Nessuno dei due vuole confessare all’altro che sta male. André le nasconde i problemi all’occhio destro che lo stanno per rendere completamente cieco e Oscar nasconde ad André di essere gravemente malata. Entrambi agiscono in modo tale che l’altro non sappia e non si preoccupi. André non vuole venir meno alla sua promessa, che è quella di proteggerla, vuole essere fedele al suo compito fino in fondo nonostante le complicazioni alla vista. Oscar non gli confessa che sta male. Sa che se non si cura, se non abbandona il servizio militare, le resterà poco da vivere, ma il suo compito è troppo importante, è troppo alto, e decide di ignorare i consigli del dottore e di non fermarsi.
È in queste condizioni che il loro amore finalmente nasce. Nei giorni che seguono Oscar scopre che André ha problemi anche all'occhio destro, lo mette alla prova per verificare la gravità della situazione, capisce che lui non può quasi più vedere. È molto preoccupata, piange quando vede che lui sta mentendo nel descriverle il quadro finito perché lei non si accorga di niente. Ma per Oscar è ormai chiaro che quella preoccupazione nasconde altro, un sentimento che negli ultimi tempi è cresciuto nel suo cuore senza freni. È il 12 luglio, l’ordine di soffocare la rivolta armata che è scoppiata nelle piazze di Parigi è arrivato. Anche i soldati della Guardia devono combattere contro il popolo. Oscar e André lasciano quindi casa Jarjayes e si dirigono al comando. Ad un certo punto, sulla strada per Parigi, dopo aver scampato un agguato di rivoltosi, lei lo affronta, gli dice che non vuole che lui l’accompagni oltre perché è troppo pericoloso e gli chiede di lasciare l’uniforme. Ma lui risponde che andrà con lei, come sempre. E allora lei crolla e gli confessa di amarlo.

> Azioni richieste:
[A] Trascrivi dal brano su Oscar e André la parte che va da "Nessuno dei due" a "di non fermarsi.".
[B] Riprendi il brano su Oscar e André e scrivine il seguito a partire dall'ultima frase.
Il materiale riportato qui viene da un'altra fonte.

> Dati forniti:
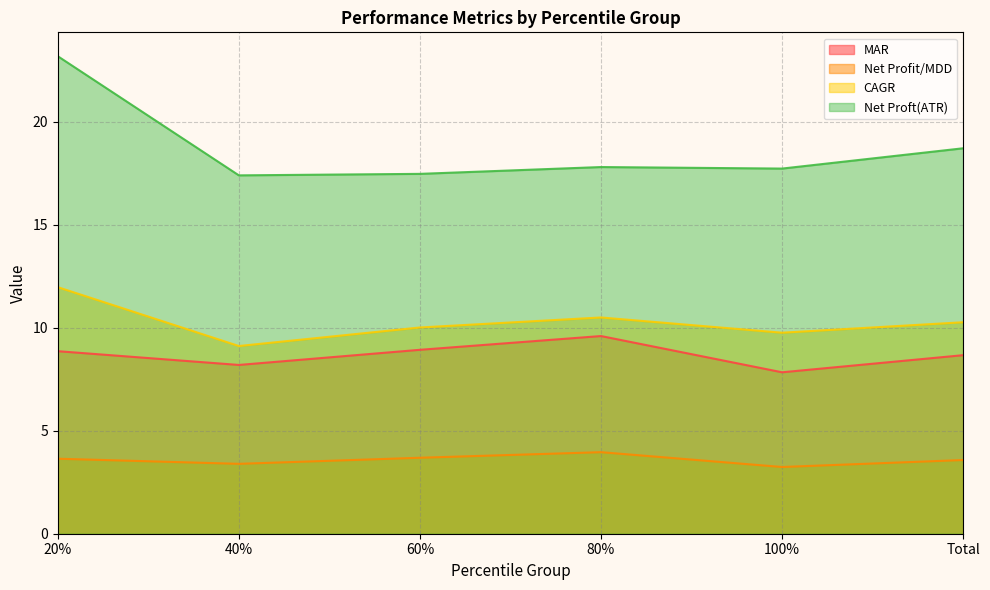

What is the difference between the second highest and second lowest values in the Net Profit/MDD series?

0.3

> Risposte ai compiti:
[A]
Nessuno dei due vuole confessare all’altro che sta male. André le nasconde i problemi all’occhio destro che lo stanno per rendere completamente cieco e Oscar nasconde ad André di essere gravemente malata. Entrambi agiscono in modo tale che l’altro non sappia e non si preoccupi. André non vuole venir meno alla sua promessa, che è quella di proteggerla, vuole essere fedele al suo compito fino in fondo nonostante le complicazioni alla vista. Oscar non gli confessa che sta male. Sa che se non si cura, se non abbandona il servizio militare, le resterà poco da vivere, ma il suo compito è troppo importante, è troppo alto, e decide di ignorare i consigli del dottore e di non fermarsi.

[B]
La canzone che accompagna l’opening originale di Lady Oscar si chiama Bara wa Utsukushiku Chiru (Le rose sfioriscono in bellezza): Se io fossi un fiore senza nome / Che cresce in mezzo ai campi / Mi accontenterei di ondeggiare / Investita dal vento / Ma sono nata con il destino delle rose / Sono nata per vivere intensamente e con splendore / Le rose fioriscono nobili / Le rose appassiscono in bellezza…
Qual è il destino di una rosa? È una domanda molto complessa.
Il destino di una rosa è scritto. Una rosa non può cambiare il proprio destino, può solo vivere la vita che le è stata data appieno e intensamente.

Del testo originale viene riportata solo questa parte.